Many health systems, community organizations, public health officials, and policymakers increasingly believe we can only achieve greater health and well-being by addressing the social determinants of health. These complex social and environmental factors—such as where we are born and live, the strength of our families and communities, the economic opportunities available to us, and our educational backgrounds—shape our health over our lifetimes.
Professional nursing is rooted in a fundamental concern for the social, emotional, and physical needs of the disadvantaged. But many nurse-led innovations have not been disseminated widely, owing to inadequate resources, misaligned incentives, and insufficient attention to racial and class inequities. Furthermore, few nurses sit at policymaking tables. Given nursing's history and its ranking as the most trusted profession, nurses have a historic opportunity to address social determinants of health in America.
That is why the Robert Wood Johnson Foundation (RWJF) is partnering with the National Academy of Medicine (NAM) on a new report assessing the nursing profession. The Future of Nursing 2020-2030, to be released at the end of 2020, will chart a course for nurses to improve the health and well-being of the U.S. population in the 21st century. This report follows the Institute of Medicine's 2010 report, The Future of Nursing: Leading Change, Advancing Health, which served as a blueprint for the profession to build capacity by strengthening education, expanding scope of practice, promoting leadership, and improving workforce diversity.
To inform the new report, the RWJF asked Patricia Pittman, PhD, a professor at George Washington University, to write a background paper, setting the context for what nurses are already doing to address the social determinants of health and, importantly, to point out what more nurses can and should be doing. (To read Pittman's summary of her paper for the RWJF, see this month's Special Feature.)
In her background paper, Pittman identifies several innovative, evidence-based, and nurse-led models showing evidence of impact. One example is a project where nurses at Chicago's Rush University Medical Center developed and implemented a social determinants screening tool to use in their daily nursing assessments. The assessments revealed food insecurities, transportation, and housing as patient priorities. In response, nurses worked with community partners to find solutions—for example, they designed an initiative that repackages unused food from hospitals and restaurants and delivers it to families in need. To date, nine hospitals and organizations across the country have adopted the model.
The RWJF also solicited more than 500 nurses’ views on how nurses might better address health inequities. Their perspectives reveal that nurses want to address the social determinants of health but need support and additional resources. Indeed, nurses alone cannot eradicate poverty, poor health, or health inequities, but they can—and should—work with social workers, community health workers, and physicians within their health institutions to do so.

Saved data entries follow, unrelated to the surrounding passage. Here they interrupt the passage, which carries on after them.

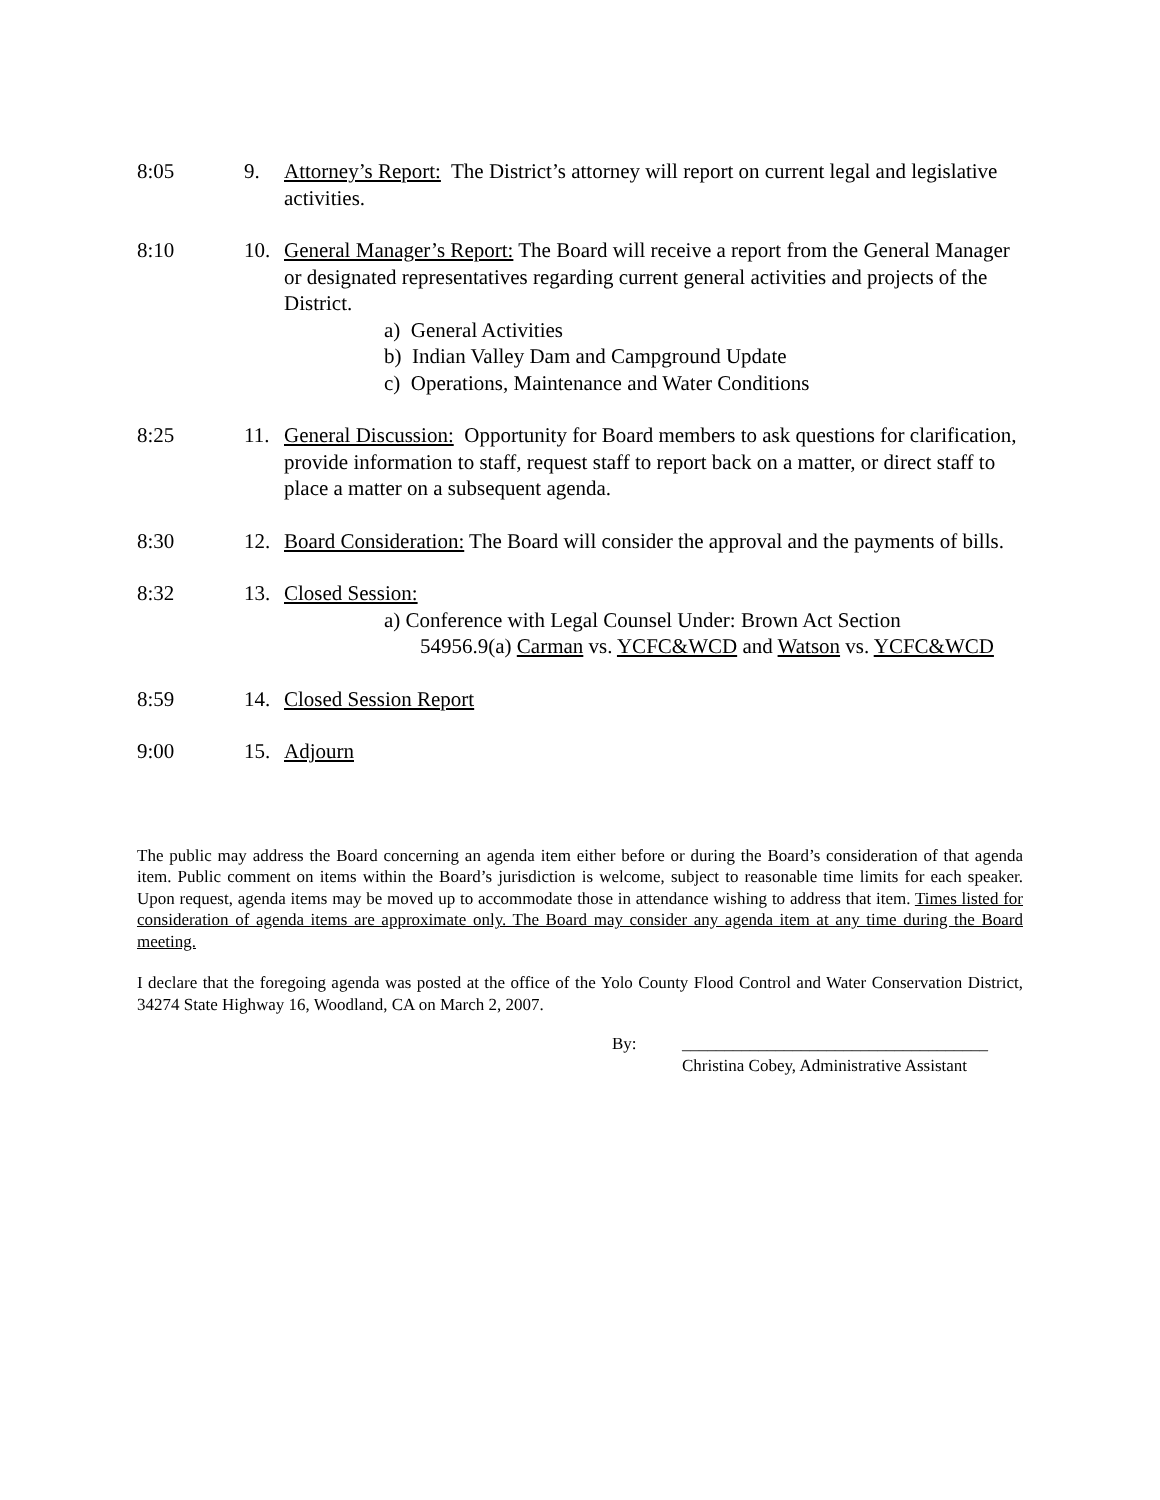8:05 9. Attorney’s Report: The District’s attorney will report on current legal and legislative activities.
8:10 10. General Manager’s Report: The Board will receive a report from the General Manager or designated representatives regarding current general activities and projects of the District.
a) General Activities
b) Indian Valley Dam and Campground Update
c) Operations, Maintenance and Water Conditions
8:25 11. General Discussion: Opportunity for Board members to ask questions for clarification, provide information to staff, request staff to report back on a matter, or direct staff to place a matter on a subsequent agenda.
8:30 12. Board Consideration: The Board will consider the approval and the payments of bills.
8:32 13. Closed Session:
a) Conference with Legal Counsel Under: Brown Act Section
54956.9(a) Carman vs. YCFC&WCD and Watson vs. YCFC&WCD
8:59 14. Closed Session Report
9:00 15. Adjourn
The public may address the Board concerning an agenda item either before or during the Board’s consideration of that agenda item. Public comment on items within the Board’s jurisdiction is welcome, subject to reasonable time limits for each speaker. Upon request, agenda items may be moved up to accommodate those in attendance wishing to address that item. Times listed for consideration of agenda items are approximate only. The Board may consider any agenda item at any time during the Board meeting.
I declare that the foregoing agenda was posted at the office of the Yolo County Flood Control and Water Conservation District, 34274 State Highway 16, Woodland, CA on March 2, 2007.
By: ____________________________________
Christina Cobey, Administrative Assistant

This summer, nurses are invited to weigh in on the new NAM report. All nurses—whether they work in acute care settings, long-term care, or the community—must get involved. The NAM committee is hosting town hall meetings to gather nurses’ input. Nurses can attend in person or via webinar. The next meetings will be held on July 24 in Philadelphia and August 7 in Seattle. More information can be found at https://nam.edu/publications/the-future-of-nursing-2020-2030.
The nursing profession demands we respond to the root causes of health inequities. It is far more effective to improve community health now than to treat chronic disease later. The great public health nurse Lillian Wald wrote, “The call to the nurse is not only for the bedside care of the sick, but to help in seeking out the deep-lying basic causes of illness and misery.” Now is nursing's time to make it happen!